Personal information
- Born: 22 December 1944 (age 81) Tashkent, Uzbek SSR, Soviet Union
- Height: 1.65 m (5 ft 5 in)
- Weight: 58 kg (128 lb)

Sport
- Sport: Swimming
- Club: Trudovye Rezervy Tashkent

Medal record
Representing the Soviet Union
Olympic Games
| Bronze medal – third place | 1964 Tokyo | 4×100 m medley relay |
European Championships
| Gold medal – first place | 1966 Utrecht | 4×100 m freestyle |

= Natalya Ustinova =

Uzbekistani swimmer (born 1944)

Nataliya Andreyevna Ustinova (Наталья Андреевна Устинова; born 22 December 1944) is an Uzbekistani former swimmer.
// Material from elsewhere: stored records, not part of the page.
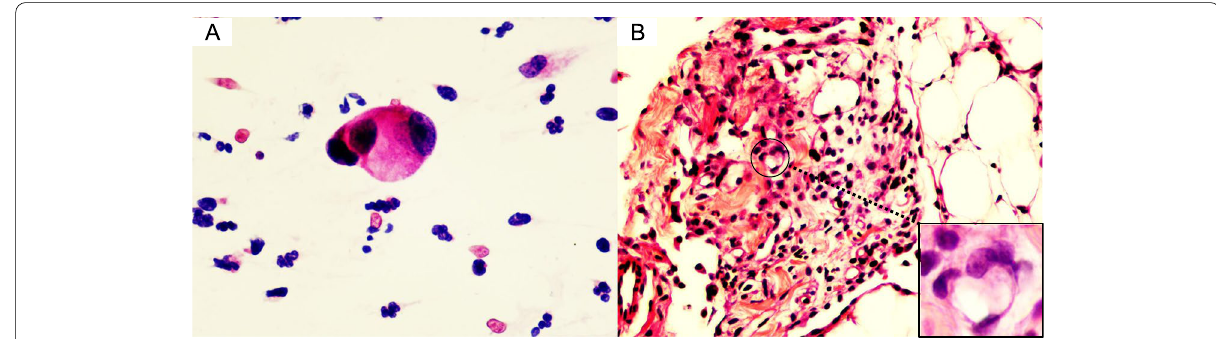
Fig. 2 The false‑positive case in peritoneal effusion specimens. The cytological diagnosis was ‘SFM (IVa)’ ( A , HE, result was chronic inflammation ( B , HE, 200). We think that the fibroblasts (bottom right of Figure B) may have been mistaken for ×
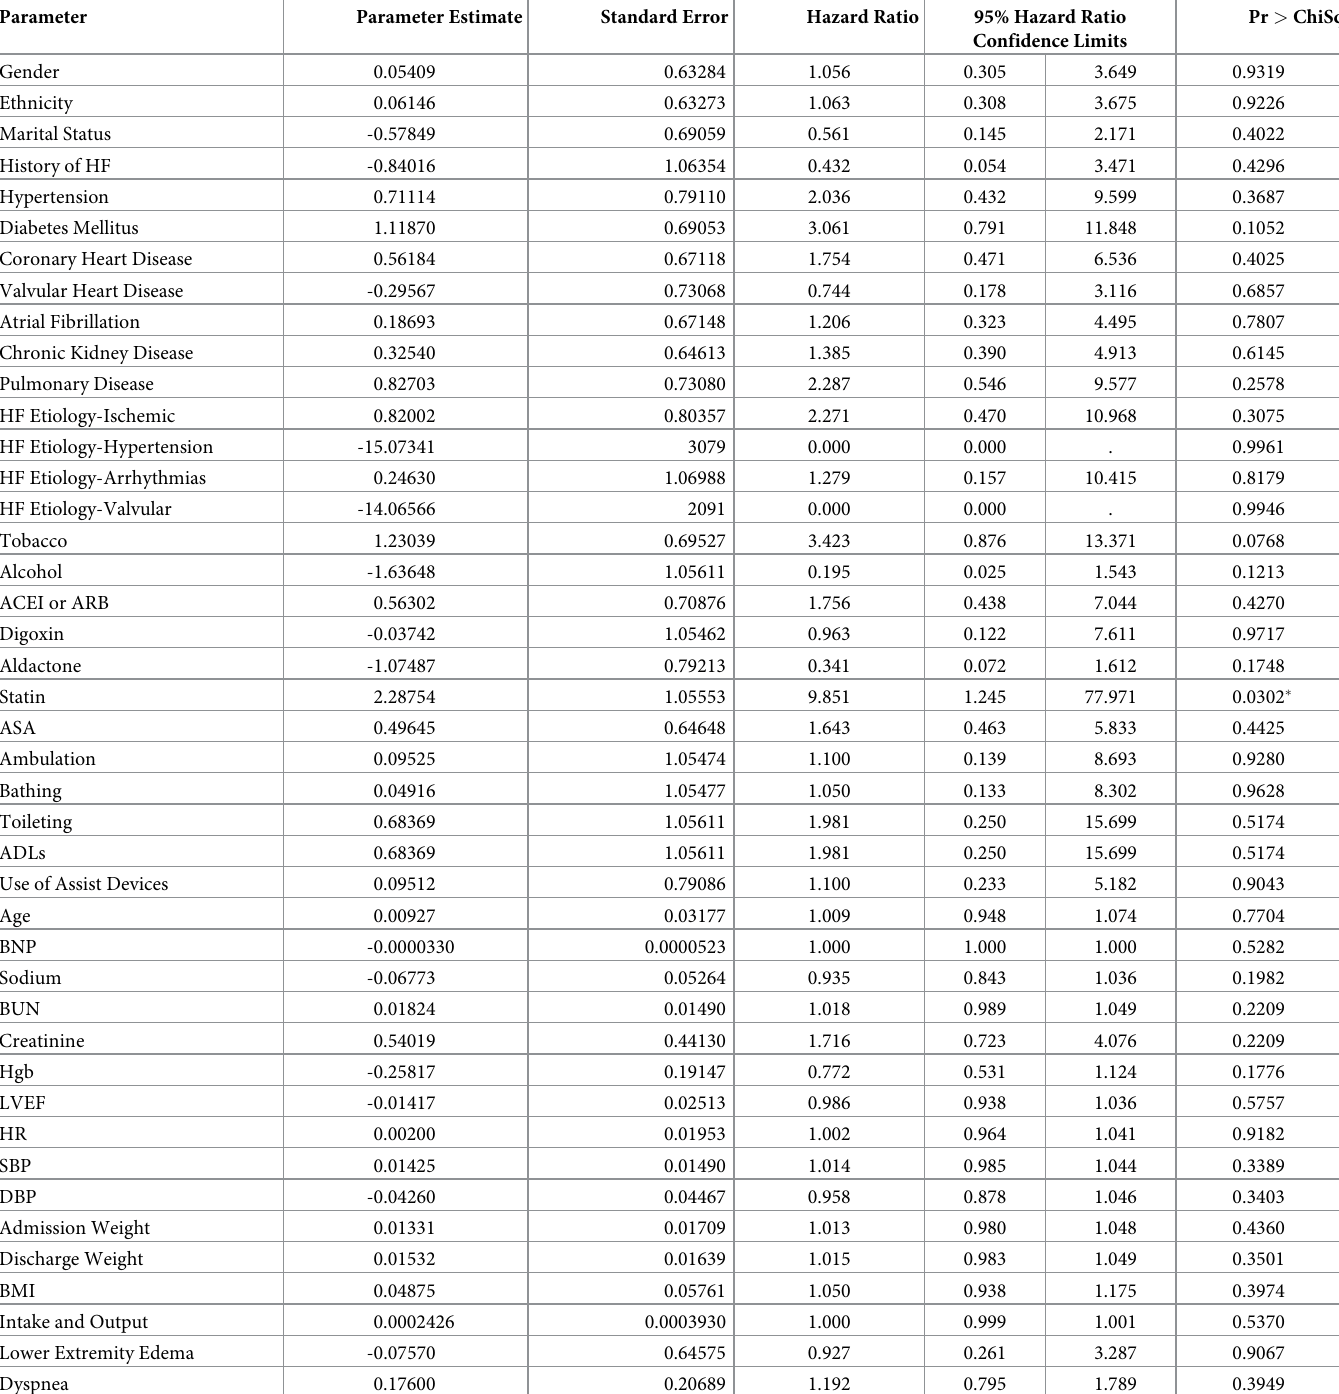
Table 2. Univariate analysis using Cox model to identify baseline risk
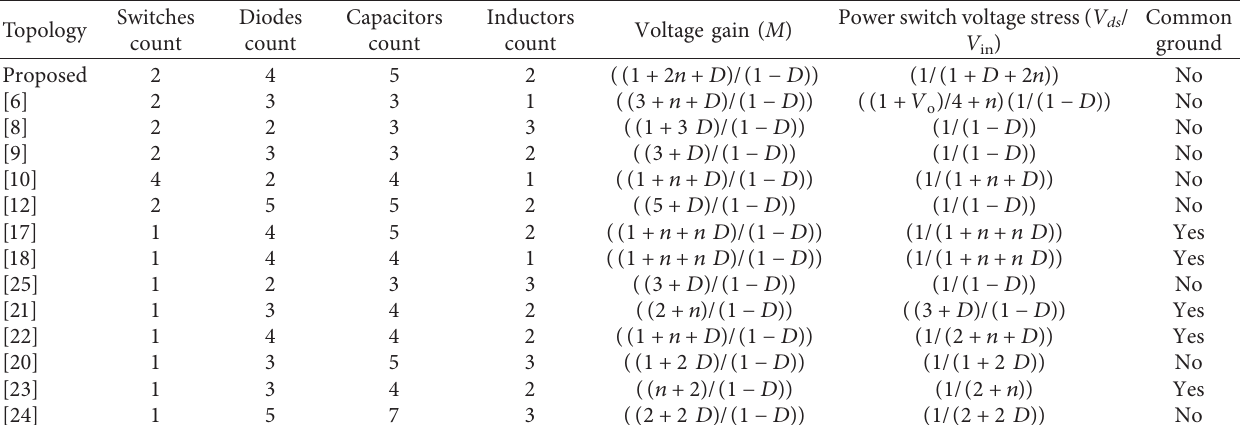
Figure 8: Voltage stress of capacitors, turns ratio n , and duty cycle Table 1: Performance comparison of different converters.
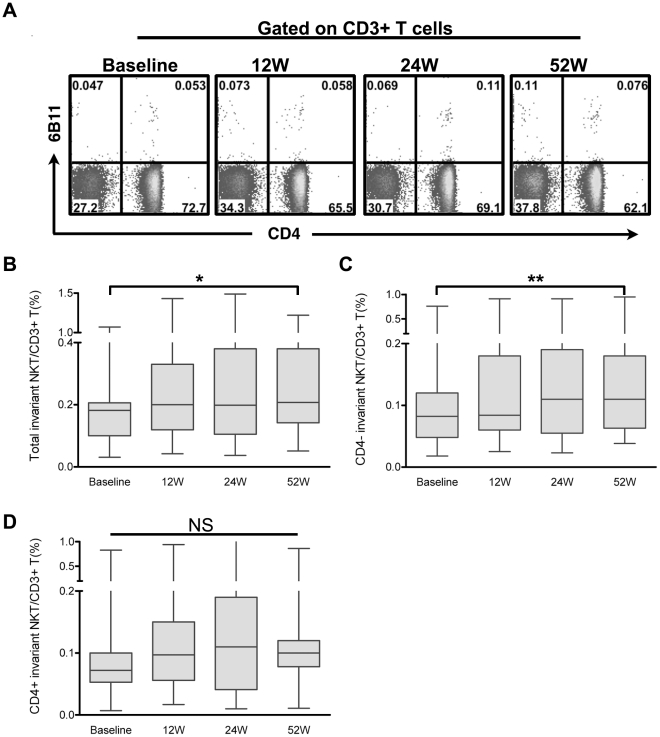
Circulating iNKT cells of CHB patients were recovered during antiviral therapy.(A) Representative dot plots. (B–D) Pooled data showing the dynamic changes of total, CD4− and CD4-iNKT cells at different time points in CHB patients (n = 19) during antiviral therapy. * P<0.05, ** P<0.01, using repeated measures ANOVA followed by Tukey's Multiple Comparison Test; NS, no significance.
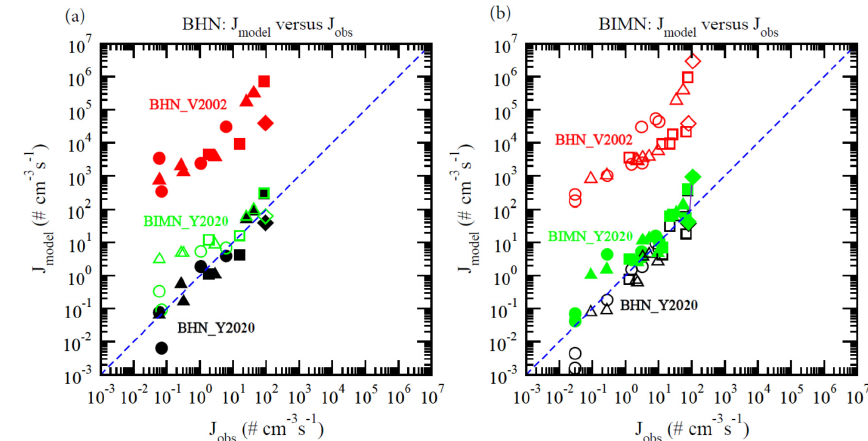
Figure 1. Comparison of nucleation rates based on three different schemes with CLOUD measurements within the low temperature range ( T = 205–223K) as that in the stratosphere for (a) binary homogeneous nucleation (no ionization) and (b) ion nucleation (at the presence of ionization rates 2.51–110ion pairscm − 3 s − 1 ). The different nucleation schemes shown are BHN of Vehkamäki et al. (2002) (BHN_V2002), BHN of Yu et al. (2020) (BHN_Y2020), and BIMN of Yu et al. (2020) (BIMN_Y2020). For comparison, under the binary condition of panel (a) , BIMN rates at Q = 20ion pairscm − 3 s − 1 are given, while under the binary ion nucleation condition of panel (b) , BHN rates are also given. Values of H 2 SO 4 vapor concentration ([H 2 SO 4 ]) range from 10 6 to 3 × 10 7 cm − 3 and are separated into four groups in the plots (circles: 10 6 –5 × 10 6 cm − 3 , triangles: 5 × 10 6 –10 7 cm − 3 , squares: 10 7 –1 . 5 × 10 7 cm − 3 , diamonds: 1 . 5 × 10 7 –3 × 10 7 cm − 3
She competed at the 1964 and 1968 Summer Olympics in the individual 100 m freestyle and 4 × 100 m relays and won a bronze medal in 1964 in the 4 × 100 m medley relay. She was part of the Soviet team that won the 4 × 100 m freestyle relay at the 1966 European Aquatics Championships, setting a new European record. Between 1962 and 1968 she collected 16 national titles in the 100 m and 200 m freestyle and in relays.